The shortage is primarily being felt in Aroostook County and is worse in some locations than others.
“I’ve not heard any specific stories of people running out of firewood,” Dan Jacobs, district forester with the Maine Forest Service working out of Island Falls, said Wednesday. “I have talked to a lot of people who did build in a cushion with a bit of extra wood last fall.”
Sirois, who sells 4,000 cords a year, said people are now calling to place their orders for next year and “adding another two cords on their usual amount to restock those two cords that had probably been in their cellars for 10 years.”
Firewood dealers at Robert McBreairty Jr. & Sons in Fort Kent are seeing much the same thing where workers are doing what they can to meet a late season supply demand.
“People are running low, and a lot of people are calling us looking for extra wood,” Beverly McBreairty said. “What we have is not seasoned, but people are burning it anyway and that is sad.”
McBreairty said her business ran out of seasoned wood last fall and in a normal year sells around 500 cords of firewood.
It would be near impossible to find seasoned firewood this time of year, Jacobs said.
“In southern Maine there are some [dealers] who kiln dry wood, but I don’t know of any up north who do that,” he said.
The problem with burning green wood, Jacobs said, is the moisture content, which can run 35 to 50 percent.
Seasoned wood, on the other hand, has a moisture content of less than 20 percent.
“Green wood does not burn as hot and does not produce as much heat,” Jacobs said.
That low burning temperature can cause more problems than a cold house, according to Fort Kent’s fire chief Edward Endee.
“It is definitely not a good idea to burn green wood,” Endee said. “It does not burn hot enough to prevent creosote buildup in stovepipes or chimneys.”
Creosote, he said, is the tar-like residue produced in the combustion process.
“It’s an unburned fuel,” Endee said. “It can catch fire and burn in stovepipes or chimneys.”
The good news for Mainers who heat with wood is that by all accounts, the state’s wood supply is in good shape, Jacobs said.

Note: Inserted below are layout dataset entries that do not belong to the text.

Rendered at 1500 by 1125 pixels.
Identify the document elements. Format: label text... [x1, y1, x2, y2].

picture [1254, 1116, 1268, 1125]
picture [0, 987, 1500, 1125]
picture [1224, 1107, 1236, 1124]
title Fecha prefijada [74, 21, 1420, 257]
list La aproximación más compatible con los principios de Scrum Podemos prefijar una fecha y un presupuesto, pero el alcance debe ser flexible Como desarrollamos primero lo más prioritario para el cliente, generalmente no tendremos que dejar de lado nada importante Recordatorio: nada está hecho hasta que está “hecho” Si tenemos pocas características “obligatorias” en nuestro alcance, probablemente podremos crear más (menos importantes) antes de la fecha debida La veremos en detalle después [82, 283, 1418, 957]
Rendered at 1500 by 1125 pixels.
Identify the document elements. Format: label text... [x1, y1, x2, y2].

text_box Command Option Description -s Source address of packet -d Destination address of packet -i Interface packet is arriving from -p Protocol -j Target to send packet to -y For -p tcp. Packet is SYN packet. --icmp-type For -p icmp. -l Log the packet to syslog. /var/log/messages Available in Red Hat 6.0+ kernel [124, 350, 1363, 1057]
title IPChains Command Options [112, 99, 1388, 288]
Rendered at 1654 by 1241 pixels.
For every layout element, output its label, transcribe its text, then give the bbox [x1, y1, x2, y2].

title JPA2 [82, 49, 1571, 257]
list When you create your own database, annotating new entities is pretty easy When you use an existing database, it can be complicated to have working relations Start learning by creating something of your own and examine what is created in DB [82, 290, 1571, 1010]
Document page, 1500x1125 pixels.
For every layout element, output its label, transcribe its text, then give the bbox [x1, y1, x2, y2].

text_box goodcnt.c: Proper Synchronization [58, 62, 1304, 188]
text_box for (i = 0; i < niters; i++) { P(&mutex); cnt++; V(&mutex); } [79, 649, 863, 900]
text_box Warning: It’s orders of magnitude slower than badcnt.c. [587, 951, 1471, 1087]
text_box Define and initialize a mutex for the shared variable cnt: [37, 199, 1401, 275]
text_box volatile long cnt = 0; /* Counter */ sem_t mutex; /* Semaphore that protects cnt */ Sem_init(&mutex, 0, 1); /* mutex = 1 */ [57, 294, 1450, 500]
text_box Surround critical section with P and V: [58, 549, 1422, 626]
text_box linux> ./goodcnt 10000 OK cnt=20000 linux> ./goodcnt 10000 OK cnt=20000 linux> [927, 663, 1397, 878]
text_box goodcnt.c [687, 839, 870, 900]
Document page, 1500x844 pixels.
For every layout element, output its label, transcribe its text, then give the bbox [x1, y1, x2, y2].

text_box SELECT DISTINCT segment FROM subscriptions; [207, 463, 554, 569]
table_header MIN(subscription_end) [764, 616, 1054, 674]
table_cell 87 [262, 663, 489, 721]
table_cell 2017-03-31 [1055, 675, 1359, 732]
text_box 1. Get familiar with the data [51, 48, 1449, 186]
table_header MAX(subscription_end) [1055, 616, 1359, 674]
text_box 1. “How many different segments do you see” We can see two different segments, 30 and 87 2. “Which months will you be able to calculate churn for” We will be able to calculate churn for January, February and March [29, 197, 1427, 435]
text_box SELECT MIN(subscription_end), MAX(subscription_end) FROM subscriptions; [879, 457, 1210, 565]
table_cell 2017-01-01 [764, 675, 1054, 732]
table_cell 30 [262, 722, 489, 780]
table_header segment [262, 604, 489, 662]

A 2012 study conducted by James W. Sewall Company for the then Maine Department of Conservation found in most parts of the state the growth of trees in the state is exceeding the levels of harvest.
The exception, Jacobs said, is in northern Maine where the study indicated harvesting is slightly exceeding the rate of growth.
“But we have three to four million acres of timber [in Aroostook County] and 70,000 residents, and only a portion of them use firewood,” Jacobs said. “So I would imagine the firewood supply will last a long time.”
McBreairty, Dubois and Sirois said they are already taking orders for next season and advise people to order early this year.
Everyone agrees this year’s long winter and sustained periods of deep cold are to blame and not even the dealers are immune.
“Even myself, I’ll be running low this year,” McBreairty said. “I tell you, it’s been a long winter.”